Пауль Икельзамер, смеясь, хлопнул его по плечу, а Симон, который сидел со скрещенными на груди руками, произнес:
— Мы как раз толковали об этом с Икельзамером. Только не забегай вперед. Потерпи немного. В будущую среду сойдемся в «Медведе» и там решим сообща.
Разговор перешел на ротенбургские дела. Каспар, у которого немного отлегло от сердца, отправился домой. Симон, рано поужинав, вышел на площадь. Там было оживленней, чем обычно. Дело было накануне воскресенья, и к тому же судьба Кэте взволновала всех. Пауль Икельзамер остановился, разговаривая с молодежью. Симон отвел в сторону второго старосту, Венделя Гайма.
— Ну как? — спросил он. — Ты решился примкнуть к нашему делу или нет? Ты все боялся, что нас предадут. Теперь уже все приняло такой оборот, что, даже если на нас донесут магистрату, все равно ничто не изменится и ничто нас не удержит. Давай-ка сядем да потолкуем.
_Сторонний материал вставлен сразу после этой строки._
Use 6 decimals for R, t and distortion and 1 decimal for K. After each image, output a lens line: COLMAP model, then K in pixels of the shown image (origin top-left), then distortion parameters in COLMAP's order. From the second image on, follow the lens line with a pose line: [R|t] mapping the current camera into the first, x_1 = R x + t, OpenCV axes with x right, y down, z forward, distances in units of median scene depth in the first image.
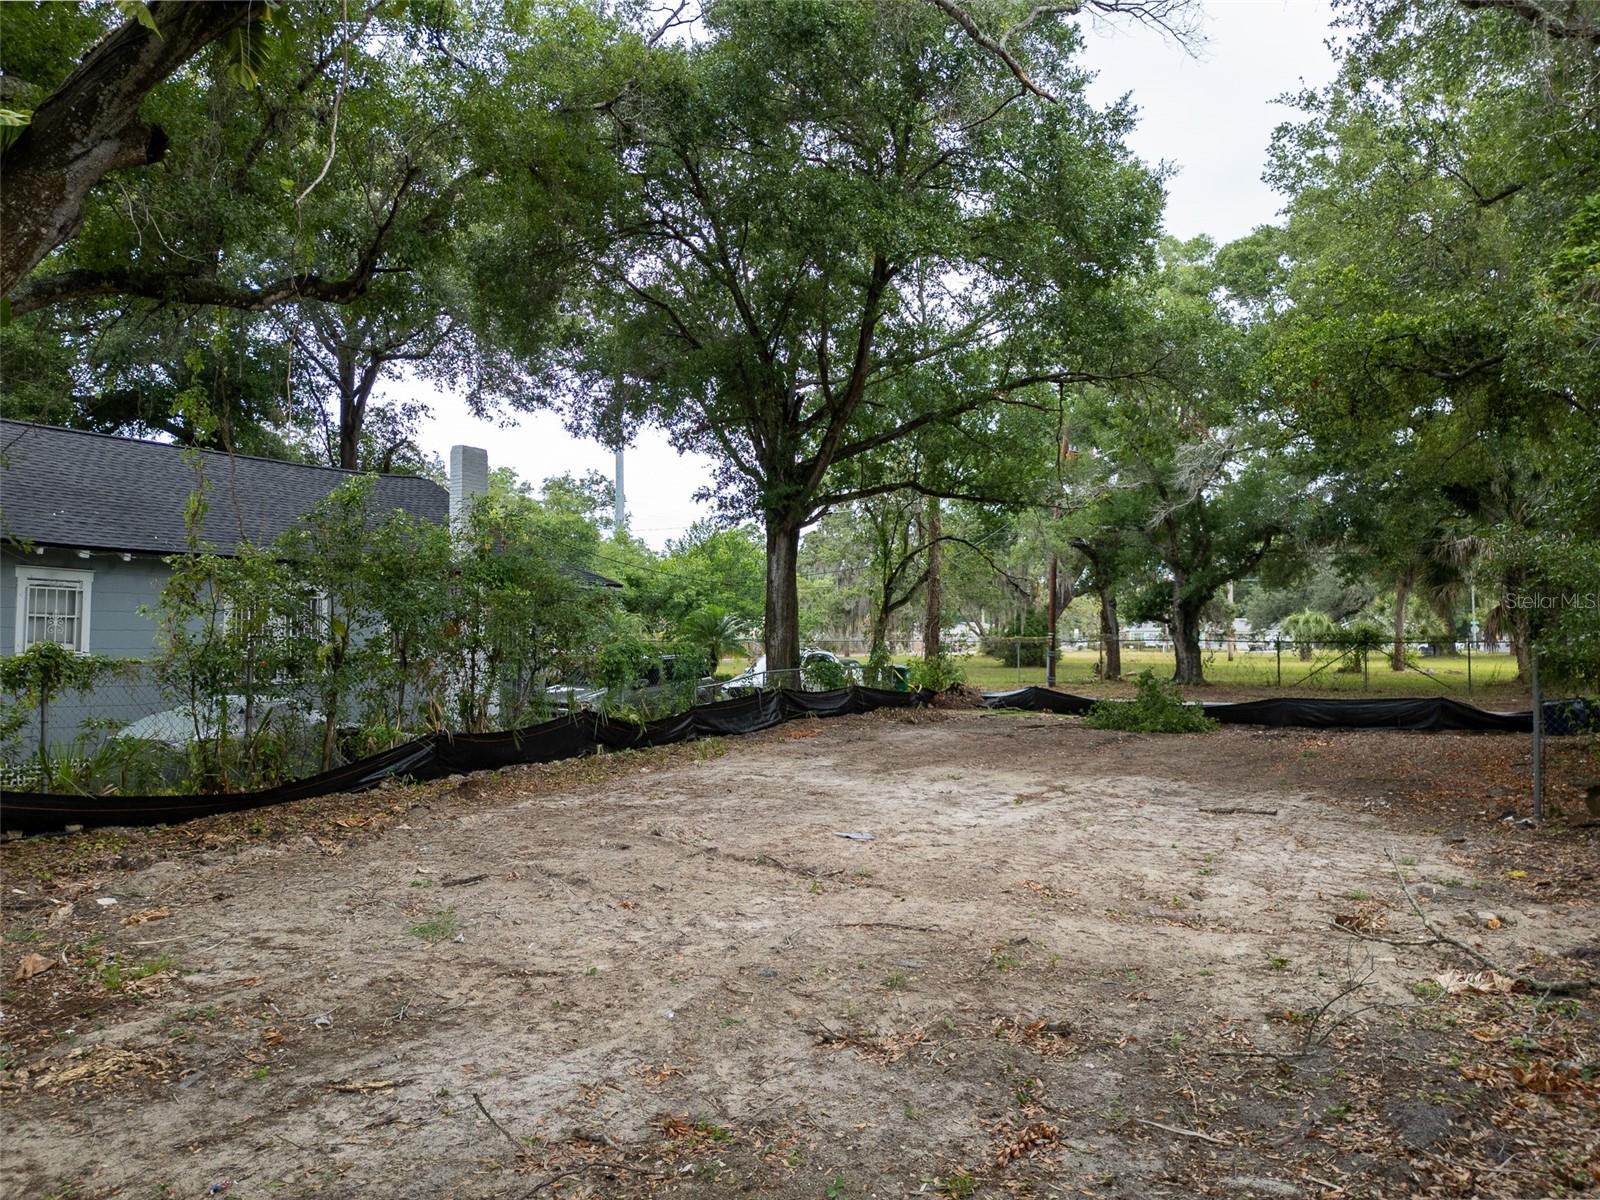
lens RADIAL K [[1238.6, 0, 800.0], [0, 1238.6, 600.0], [0, 0, 1]] dist [0.004761, 0.001700]
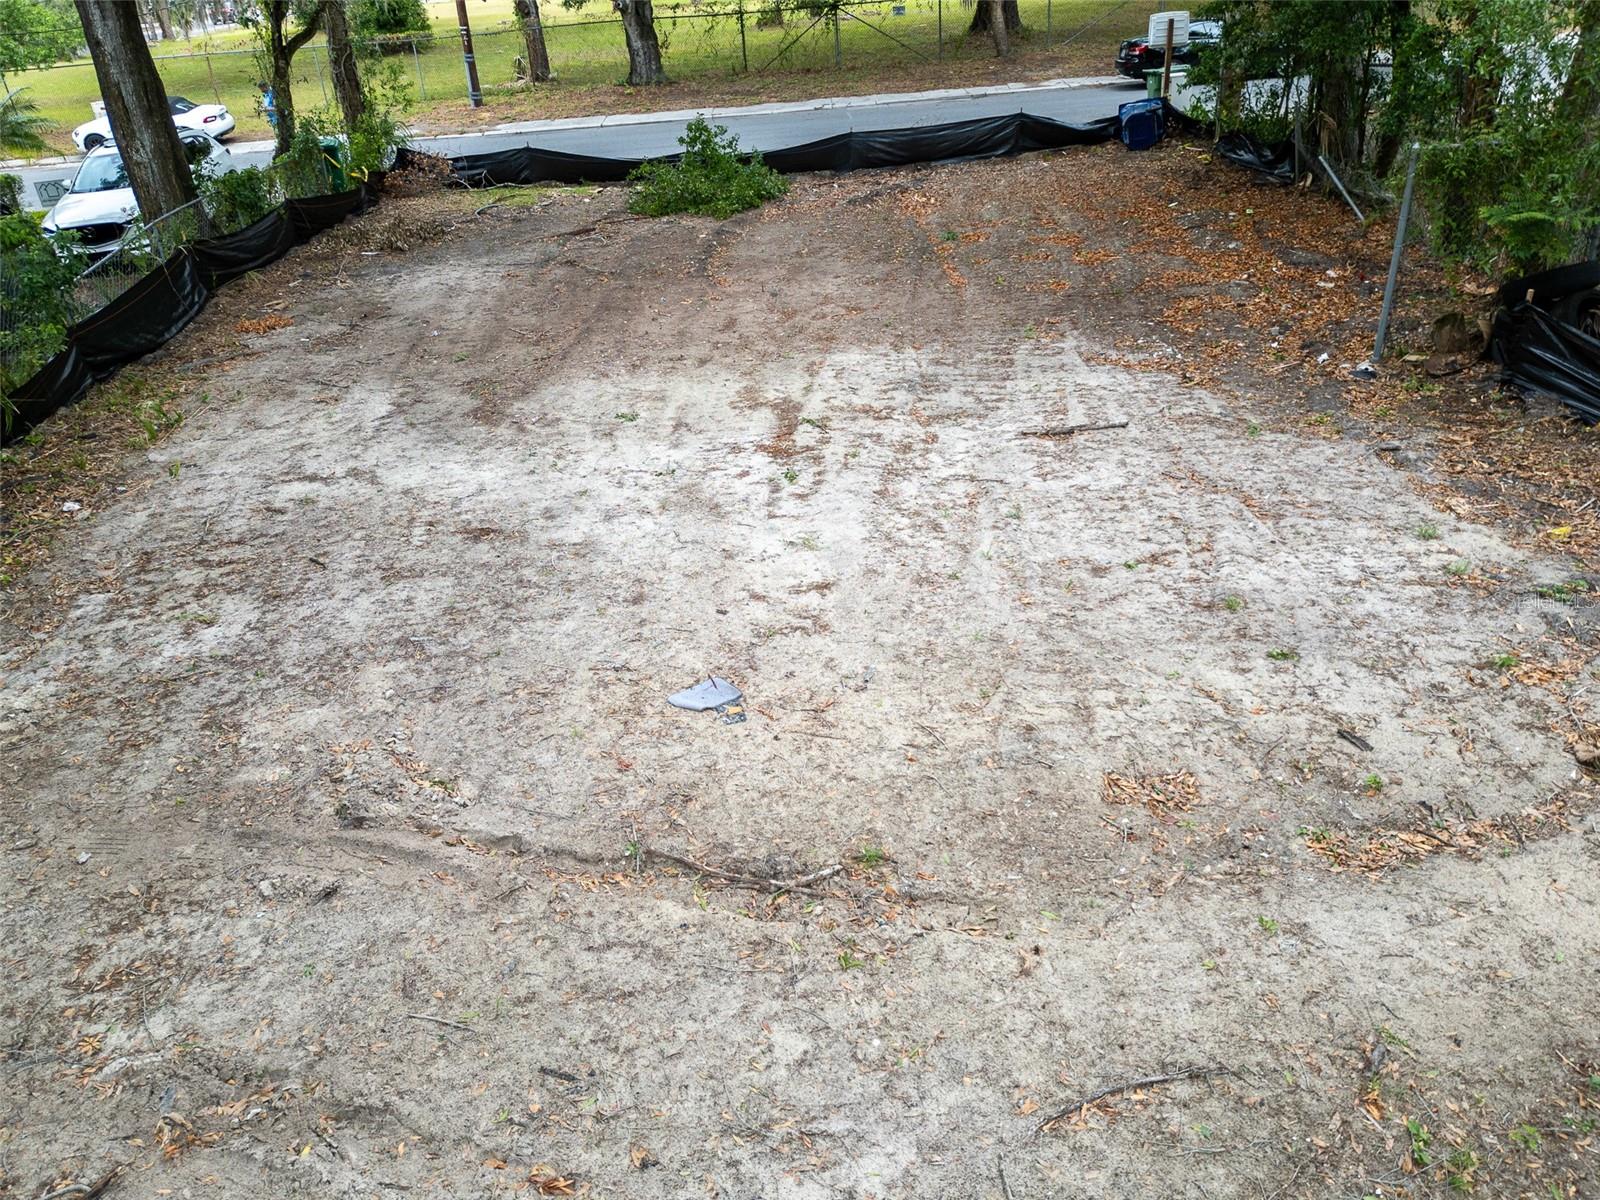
lens RADIAL K [[1238.6, 0, 800.0], [0, 1238.6, 600.0], [0, 0, 1]] dist [0.004761, 0.001700]
pose [[0.841568, -0.307869, 0.443825, -0.076155], [0.041011, 0.855715, 0.515820, -0.071069], [-0.538592, -0.415896, 0.732768, 0.302290]]
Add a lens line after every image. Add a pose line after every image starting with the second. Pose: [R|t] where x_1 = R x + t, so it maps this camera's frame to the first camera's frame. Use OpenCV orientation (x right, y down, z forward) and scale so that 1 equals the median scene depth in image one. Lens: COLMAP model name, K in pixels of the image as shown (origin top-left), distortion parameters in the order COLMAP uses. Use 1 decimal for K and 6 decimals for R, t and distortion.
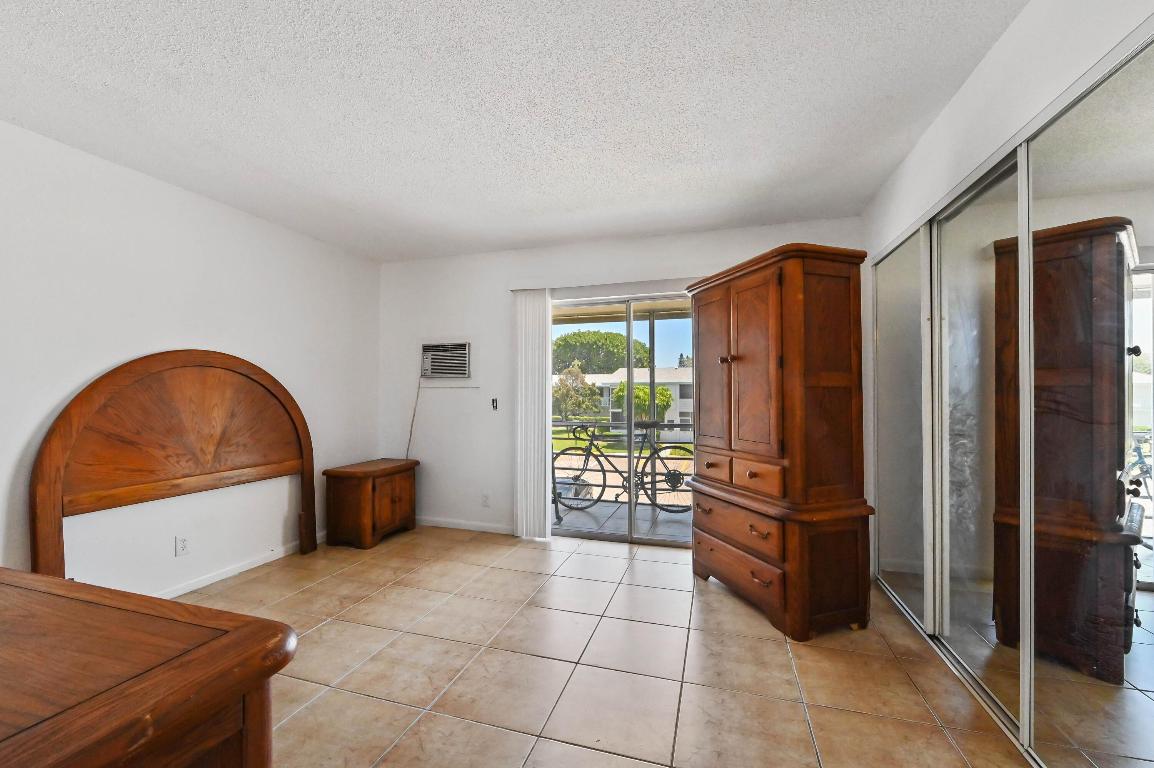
lens RADIAL K [[461.8, 0, 571.3], [0, 461.8, 394.4], [0, 0, 1]] dist [-0.000655, -0.000074]
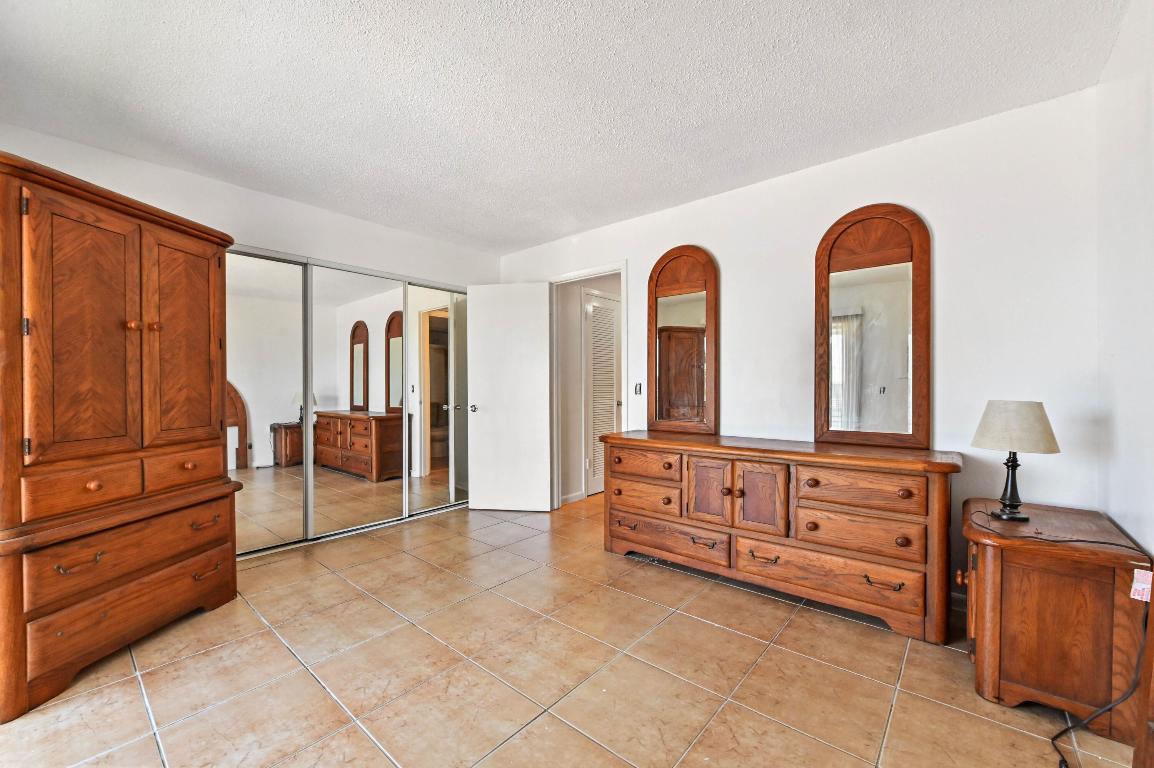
lens RADIAL K [[460.0, 0, 578.7], [0, 460.0, 394.5], [0, 0, 1]] dist [0.000328, -0.000001]
pose [[-0.922326, -0.000970, 0.386410, -0.577353], [0.004012, 0.999919, 0.012088, 0.029224], [-0.386391, 0.012699, -0.922248, 1.381231]]
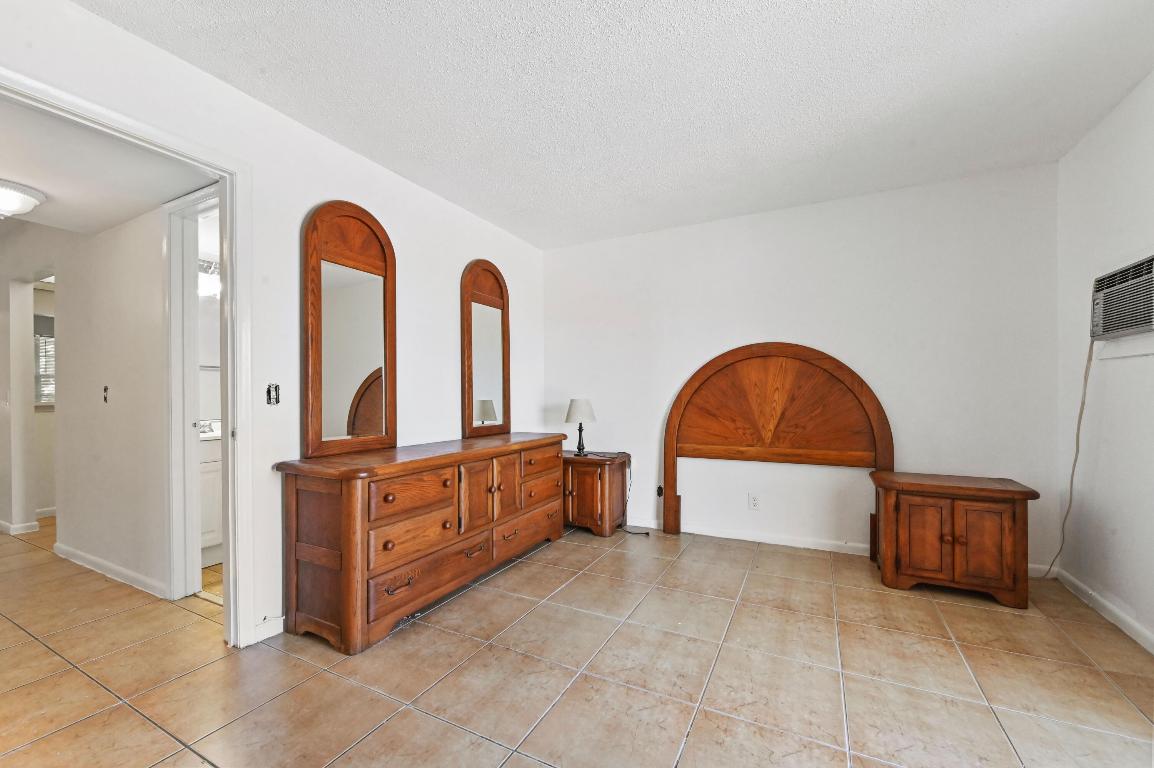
lens RADIAL K [[460.0, 0, 578.7], [0, 460.0, 394.5], [0, 0, 1]] dist [0.000328, -0.000001]
pose [[-0.160516, 0.003817, -0.987026, 0.463319], [0.007824, 0.999966, 0.002595, 0.031980], [0.987002, -0.007305, -0.160540, 0.750267]]
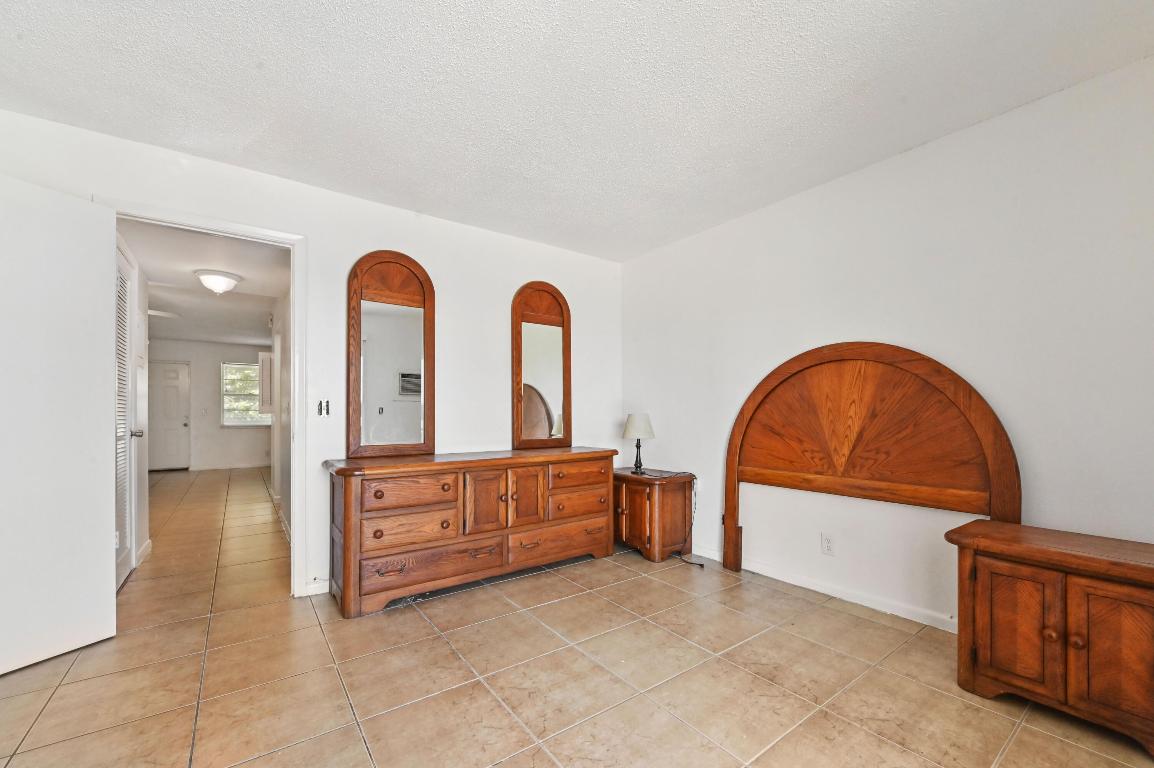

Симон повел его к скамье под липой; на бледном весеннем небе уже одна за другой загорались звезды. Усадив его, он начал рассказывать о соглашении, заключенном в Балленберге. Об этом соглашении он вместе с Большим Лингартом уже оповестил многие деревни в ротенбургской округе. До всеобщего восстания, назначенного на судное воскресенье, оставалось еще почти две недели, а из Айшгрунда Бухвальдер уже дал знать, что несколько деревень в маркграфстве Ансбахском поднялись под предлогом традиционной крестьянской «колбасной пирушки».
Вендель Гайм, слушавший с закрытыми глазами, поднял веки, сунул Нейферу свою жесткую, как терка, руку и тихо сказал:
— Согласен.
— Так и знал, что ты нас не подведешь, — подхватил Симон, крепко пожимая его руку. — При нынешних делах не будет большой беды, если мы, оренбахцы, выступим на несколько деньков раньше, чем другие села. Из-за моей сестры, понимаешь. Не можем же мы уйти в Шенталь, оставив ее здесь на произвол судьбы.
— Только… — начал было Гайм, но Симон тяжело оперся рукой на его колено и, понизив голос, продолжал:
— Тут нет никакого риска. Как только мы войдем в Ротенбург, к нам присоединятся цехи. Они хотят сбросить нынешний магистрат и поставить новый, чтобы этой знати там и духу не было. А без нашей помощи им не справиться. Это мне известно не только через моего дядюшку и Каспара, но и от Большого Лингарта, который поддерживает связь со своим шурином, Гансом Кретцером. Они хотят положить конец вековому произволу властей, да и мы не сможем опереться на город, если в магистрате засядут юнкеры вместе с толстосумами.
— Это и слепому ясно, — согласился второй староста.
— Так как же насчет сестры?
— Завтра после обедни дам ответ.
Глава третья
Лишь окончательно порвав с отцом, Макс Эбергард понял, как много для него значит любовь Эльзы. Лишь теперь ему открылось все богатство ее души. Сладостное опьянение первых дней мало-помалу уступило место более глубокому чувству, поглотившему все горести, все печали и закалявшему его волю к борьбе с враждебными силами. Настал час, символически изображенный на его перстне. Дело, конечно, не в том, чтобы с улыбкой на устах протянуть любимому меч, снаряжая его в бой, как когда-то она себе представляла; важно поддерживать его в повседневной борьбе с превратностями судьбы, что ни день наносящей новые раны. И эта борьба требует от каждого не меньшей энергии и выдержки, чем подвиг в бою.